The task »
Filter the records below and copy every line containing the word "Carlo".

=== Material for the task ===

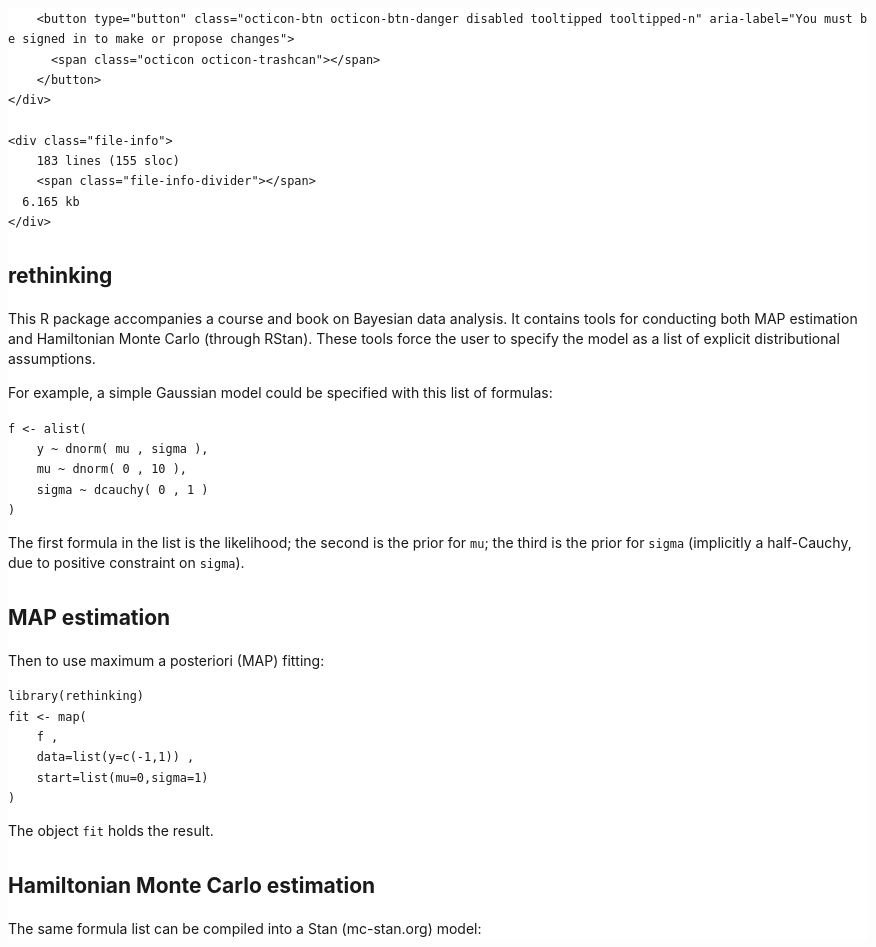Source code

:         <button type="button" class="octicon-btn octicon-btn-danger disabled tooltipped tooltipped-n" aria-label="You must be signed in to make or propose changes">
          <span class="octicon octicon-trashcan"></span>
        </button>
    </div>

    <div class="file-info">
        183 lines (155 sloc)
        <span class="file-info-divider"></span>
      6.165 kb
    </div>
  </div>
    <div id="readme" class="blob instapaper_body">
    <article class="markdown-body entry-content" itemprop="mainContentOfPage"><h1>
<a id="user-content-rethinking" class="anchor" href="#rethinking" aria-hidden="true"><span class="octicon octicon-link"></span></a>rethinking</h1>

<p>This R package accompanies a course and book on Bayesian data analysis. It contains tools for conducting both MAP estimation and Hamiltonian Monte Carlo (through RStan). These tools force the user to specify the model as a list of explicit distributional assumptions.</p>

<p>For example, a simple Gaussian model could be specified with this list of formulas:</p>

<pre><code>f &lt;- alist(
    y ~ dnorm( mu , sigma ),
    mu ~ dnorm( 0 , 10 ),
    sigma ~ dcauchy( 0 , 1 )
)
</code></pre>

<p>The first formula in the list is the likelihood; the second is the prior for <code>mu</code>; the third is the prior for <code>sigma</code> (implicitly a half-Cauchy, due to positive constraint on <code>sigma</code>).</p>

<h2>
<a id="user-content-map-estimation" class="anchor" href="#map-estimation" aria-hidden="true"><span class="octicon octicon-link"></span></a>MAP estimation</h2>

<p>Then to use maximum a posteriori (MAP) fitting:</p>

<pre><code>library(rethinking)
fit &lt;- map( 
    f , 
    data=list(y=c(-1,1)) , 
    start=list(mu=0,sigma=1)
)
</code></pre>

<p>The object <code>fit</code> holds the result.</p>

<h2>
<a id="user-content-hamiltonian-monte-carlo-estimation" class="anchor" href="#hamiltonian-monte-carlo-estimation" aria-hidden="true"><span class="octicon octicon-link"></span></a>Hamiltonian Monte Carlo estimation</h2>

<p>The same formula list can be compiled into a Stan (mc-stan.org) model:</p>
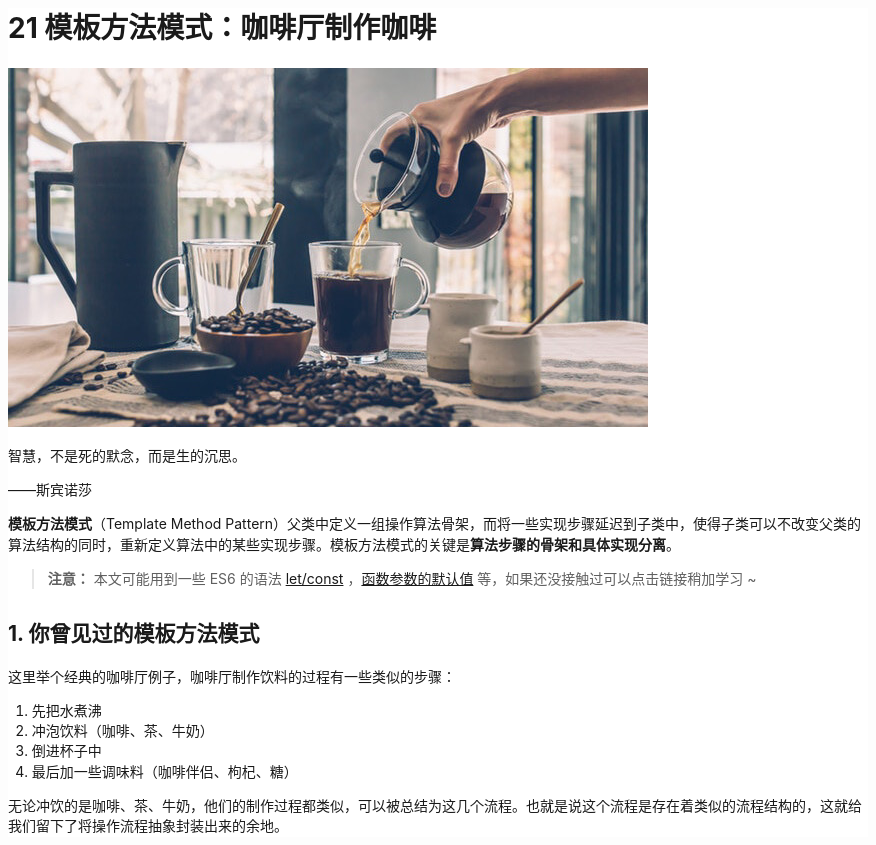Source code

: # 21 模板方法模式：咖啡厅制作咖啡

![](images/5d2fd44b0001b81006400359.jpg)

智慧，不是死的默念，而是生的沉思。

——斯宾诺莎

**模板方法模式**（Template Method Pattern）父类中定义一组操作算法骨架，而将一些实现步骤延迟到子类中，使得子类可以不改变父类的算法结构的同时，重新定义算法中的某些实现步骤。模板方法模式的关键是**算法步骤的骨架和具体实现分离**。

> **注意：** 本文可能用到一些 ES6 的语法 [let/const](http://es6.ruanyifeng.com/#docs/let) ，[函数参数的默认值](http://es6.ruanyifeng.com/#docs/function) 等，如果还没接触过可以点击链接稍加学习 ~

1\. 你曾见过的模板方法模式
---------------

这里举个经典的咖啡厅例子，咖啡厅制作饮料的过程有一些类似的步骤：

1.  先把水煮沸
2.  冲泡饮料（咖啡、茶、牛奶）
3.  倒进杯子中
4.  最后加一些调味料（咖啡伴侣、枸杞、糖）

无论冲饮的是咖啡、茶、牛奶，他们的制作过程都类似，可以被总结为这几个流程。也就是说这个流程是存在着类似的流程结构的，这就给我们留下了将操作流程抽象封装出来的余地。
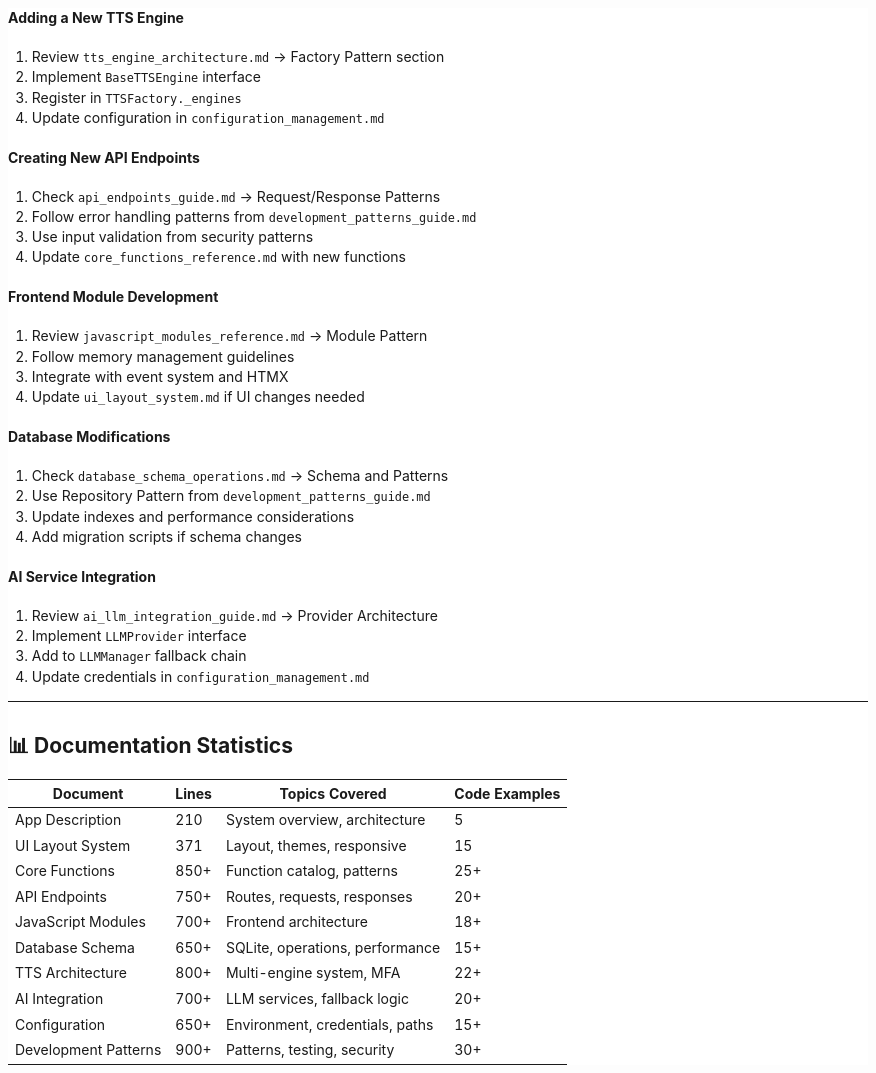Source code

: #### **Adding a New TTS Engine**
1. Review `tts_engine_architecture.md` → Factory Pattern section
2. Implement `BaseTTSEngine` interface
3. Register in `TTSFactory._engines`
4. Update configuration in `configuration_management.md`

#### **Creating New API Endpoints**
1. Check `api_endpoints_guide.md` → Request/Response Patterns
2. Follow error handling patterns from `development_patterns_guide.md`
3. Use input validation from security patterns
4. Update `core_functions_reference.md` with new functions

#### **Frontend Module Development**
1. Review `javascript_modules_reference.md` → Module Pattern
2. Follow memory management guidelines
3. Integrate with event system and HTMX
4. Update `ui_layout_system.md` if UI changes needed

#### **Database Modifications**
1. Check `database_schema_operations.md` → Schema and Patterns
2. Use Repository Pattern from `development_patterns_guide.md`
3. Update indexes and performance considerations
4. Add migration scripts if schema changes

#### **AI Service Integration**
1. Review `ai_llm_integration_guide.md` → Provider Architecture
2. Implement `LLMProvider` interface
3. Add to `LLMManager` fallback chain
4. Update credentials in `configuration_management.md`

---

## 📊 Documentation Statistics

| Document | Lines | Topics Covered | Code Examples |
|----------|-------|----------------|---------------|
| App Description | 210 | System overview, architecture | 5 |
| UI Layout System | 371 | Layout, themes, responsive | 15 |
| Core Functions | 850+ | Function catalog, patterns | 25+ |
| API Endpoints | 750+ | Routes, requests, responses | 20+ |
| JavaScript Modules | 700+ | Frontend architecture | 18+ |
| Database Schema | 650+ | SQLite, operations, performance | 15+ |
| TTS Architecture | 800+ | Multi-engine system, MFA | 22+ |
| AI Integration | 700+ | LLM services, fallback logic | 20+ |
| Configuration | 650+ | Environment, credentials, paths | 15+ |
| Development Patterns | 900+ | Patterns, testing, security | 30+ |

===

Output »
<p>This R package accompanies a course and book on Bayesian data analysis. It contains tools for conducting both MAP estimation and Hamiltonian Monte Carlo (through RStan). These tools force the user to specify the model as a list of explicit distributional assumptions.</p>
<a id="user-content-hamiltonian-monte-carlo-estimation" class="anchor" href="#hamiltonian-monte-carlo-estimation" aria-hidden="true"><span class="octicon octicon-link"></span></a>Hamiltonian Monte Carlo estimation</h2>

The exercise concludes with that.